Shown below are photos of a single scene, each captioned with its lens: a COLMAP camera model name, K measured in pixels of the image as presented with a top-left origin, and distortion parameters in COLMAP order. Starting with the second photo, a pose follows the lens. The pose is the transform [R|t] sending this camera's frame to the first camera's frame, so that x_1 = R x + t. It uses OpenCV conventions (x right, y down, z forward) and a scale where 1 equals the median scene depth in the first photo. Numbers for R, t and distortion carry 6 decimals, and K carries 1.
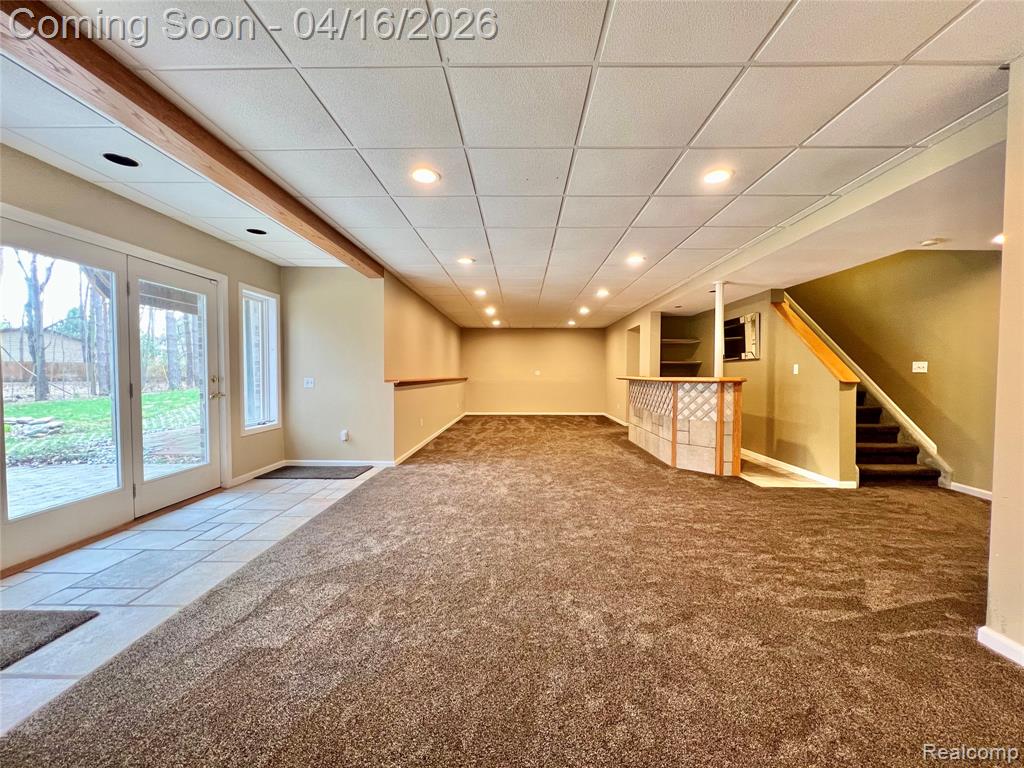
lens RADIAL K [[410.4, 0, 515.4], [0, 410.4, 386.1], [0, 0, 1]] dist [-0.002436, -0.000205]
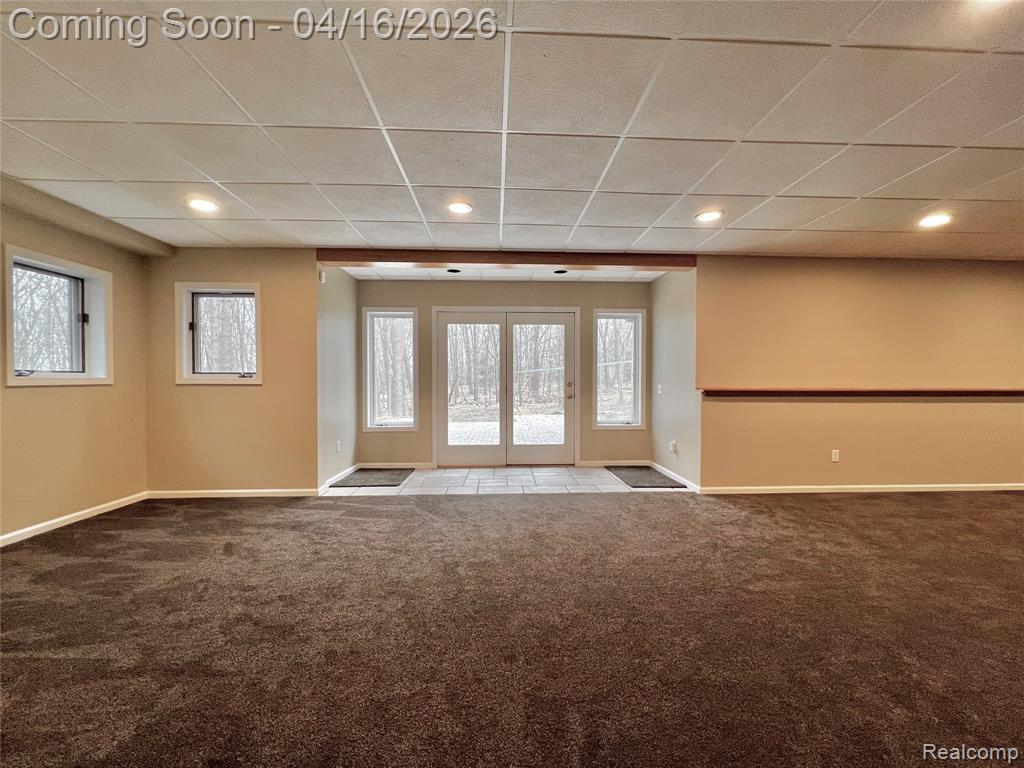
lens RADIAL K [[410.4, 0, 515.4], [0, 410.4, 386.1], [0, 0, 1]] dist [-0.002436, -0.000205]
pose [[0.062884, 0.010133, -0.997969, 0.575064], [-0.031358, 0.999475, 0.008172, -0.015013], [0.997528, 0.030780, 0.063169, 0.670226]]
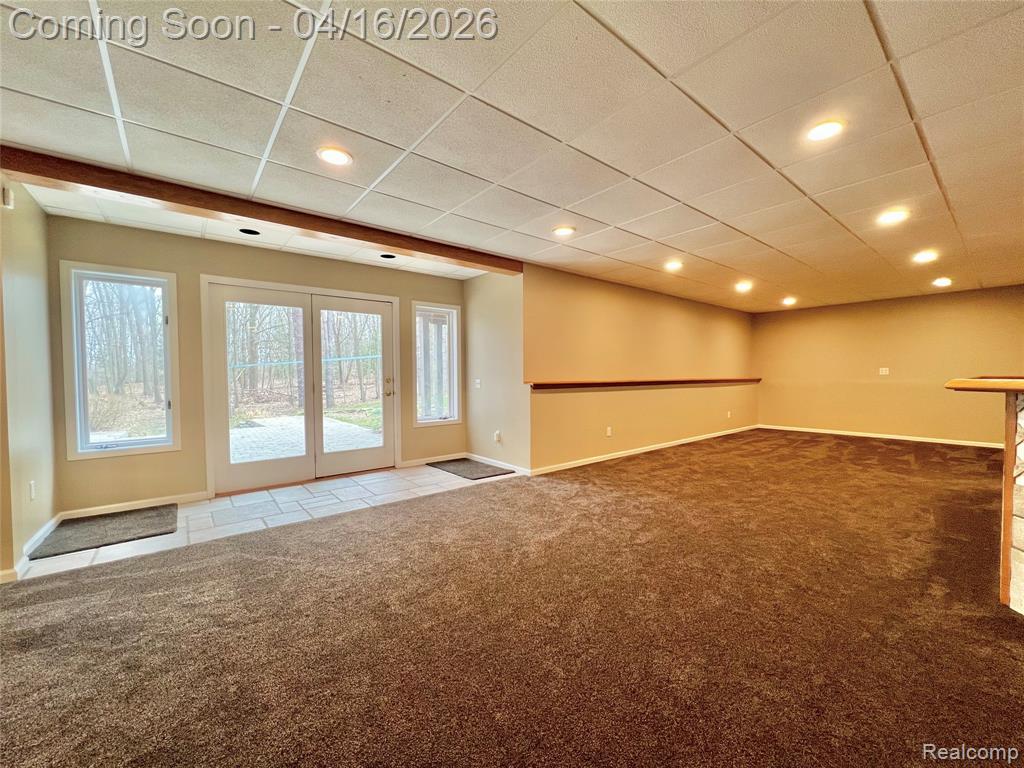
lens RADIAL K [[410.4, 0, 515.4], [0, 410.4, 386.1], [0, 0, 1]] dist [-0.002436, -0.000205]
pose [[0.645758, 0.013916, -0.763416, 0.444970], [-0.015192, 0.999870, 0.005375, -0.010797], [0.763391, 0.008127, 0.645885, 0.441462]]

+--

**What is expected:** Return every line of the data above without changing a character, and leave the pictures out.

**Reply:**
Shown below are photos of a single scene, each captioned with its lens: a COLMAP camera model name, K measured in pixels of the image as presented with a top-left origin, and distortion parameters in COLMAP order. Starting with the second photo, a pose follows the lens. The pose is the transform [R|t] sending this camera's frame to the first camera's frame, so that x_1 = R x + t. It uses OpenCV conventions (x right, y down, z forward) and a scale where 1 equals the median scene depth in the first photo. Numbers for R, t and distortion carry 6 decimals, and K carries 1.
lens RADIAL K [[410.4, 0, 515.4], [0, 410.4, 386.1], [0, 0, 1]] dist [-0.002436, -0.000205]
lens RADIAL K [[410.4, 0, 515.4], [0, 410.4, 386.1], [0, 0, 1]] dist [-0.002436, -0.000205]
pose [[0.062884, 0.010133, -0.997969, 0.575064], [-0.031358, 0.999475, 0.008172, -0.015013], [0.997528, 0.030780, 0.063169, 0.670226]]
lens RADIAL K [[410.4, 0, 515.4], [0, 410.4, 386.1], [0, 0, 1]] dist [-0.002436, -0.000205]
pose [[0.645758, 0.013916, -0.763416, 0.444970], [-0.015192, 0.999870, 0.005375, -0.010797], [0.763391, 0.008127, 0.645885, 0.441462]]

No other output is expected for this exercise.